Breathe deeply and mentally contemplate the natural beauty around you. Pay attention to what you are feeling, and allow these feelings to fill the area of the heart.
Now ask yourself what you can do to feel better. Then, when you get a reply, open your eyes and start to take action.
"To make amends, find a way to show the good with respect to those whom you have offended," - said Laskin. If you've spent half of the monthly family budget power to the new coat, prepare for your loved ones your most delicious dish. It did not happen to attend fully to match your son? Agree to work as his assistant coach free of charge next year. By the way, scientists say that kindness is similar to the sex, because in the human brain during sex and when acts of kindness manifested similar reaction. So the mood has certainly improved after the good, the good deed!
Even if the person you offended, already dead or otherwise not in your life right now, you can still correct and to make good an act in relation to another man, said Laskin. "Do you think that you were a bad mother Well, you can not go back and change things now, but you can be a good grandmother to do good and then you will not feel bad?" - Said Laskin. Not only do you forgive yourself, so more and good deeds will change your life for the better.
10. Lose mascots evil witch
After you make amends, stop telling yourself the old fairy tale, in which you have the role of the Wicked Witch. Start telling yourself a new story: in which, in spite of your human weakness, you do everything in your power to be a generous man.
11. Evaluate yourself objectively
Once a day, think about all the good deeds that you have done today:
- Help to find the owner of his dog;
- Switched their attention a crying child that his mother could eat dinner;
- Took a trip to the dry cleaner for your favorite clothing so he could play sports.
Think about it and you will realize that they have become an amazing person! Yes, if scientists discovered genes through kindness, it means that someone has because of genes, in principle, more than charity, magnanimity and compassion, but nothing prevents determine deficit of warmth and good in itself, and begin to develop it!
12. Take a break!
When we feel disgusting because of our deeds committed in the past, it poisons our present.

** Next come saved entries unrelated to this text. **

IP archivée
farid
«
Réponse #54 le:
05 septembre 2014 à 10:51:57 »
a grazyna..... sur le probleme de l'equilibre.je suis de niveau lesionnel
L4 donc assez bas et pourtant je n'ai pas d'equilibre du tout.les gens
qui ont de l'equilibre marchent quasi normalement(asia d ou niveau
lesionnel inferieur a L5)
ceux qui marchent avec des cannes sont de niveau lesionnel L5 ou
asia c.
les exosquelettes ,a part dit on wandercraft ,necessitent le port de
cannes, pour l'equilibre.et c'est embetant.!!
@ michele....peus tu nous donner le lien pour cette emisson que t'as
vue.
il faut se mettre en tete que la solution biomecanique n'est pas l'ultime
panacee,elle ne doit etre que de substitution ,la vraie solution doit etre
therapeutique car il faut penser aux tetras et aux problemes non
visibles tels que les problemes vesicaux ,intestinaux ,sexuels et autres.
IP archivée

That is, until you learn how to forgive yourself and move on, make a gift to your thoughts and your body and allow yourself to take a break from feelings of shame and guilt, replacing them with a sense of gratitude, said Laskin. Thankyou improve health, proven by scientists.
Here's how a psychologist proposes to develop a sense of gratitude:
- Walk to the nearest supermarket and give thanks for the abundance of food in the public domain;
- Go to a nursing home or hospital and thank the universe for what you have good health;
- While driving behind the wheel of mentally thank each driver who observes the rules of the road;
- If you have now the person who occupies an important place in your life, thank him or her for taking care of you every day;
- Pay attention to the seller in the store, which is waiting, when you refer to it. Thank sellers for the assistance they provide to you;
- When you wake up every morning, be thankful to the universe for what you breathe and what you gave life;
- Do not forget that it is much better to do good than to feel bad.
The feeling of gratitude and optimism helps to develop beneficial for mental balance. When we perceive our mistakes as a valuable experience, and all the people in its path - a teacher, life is transformed, because it changes the whole attitude to the world and to themselves. Guilt has a devastating impact on everyone. Therefore, it is important to seek support in yourself to forgive yourself and others, to thank for all that is in your life and the bad and good.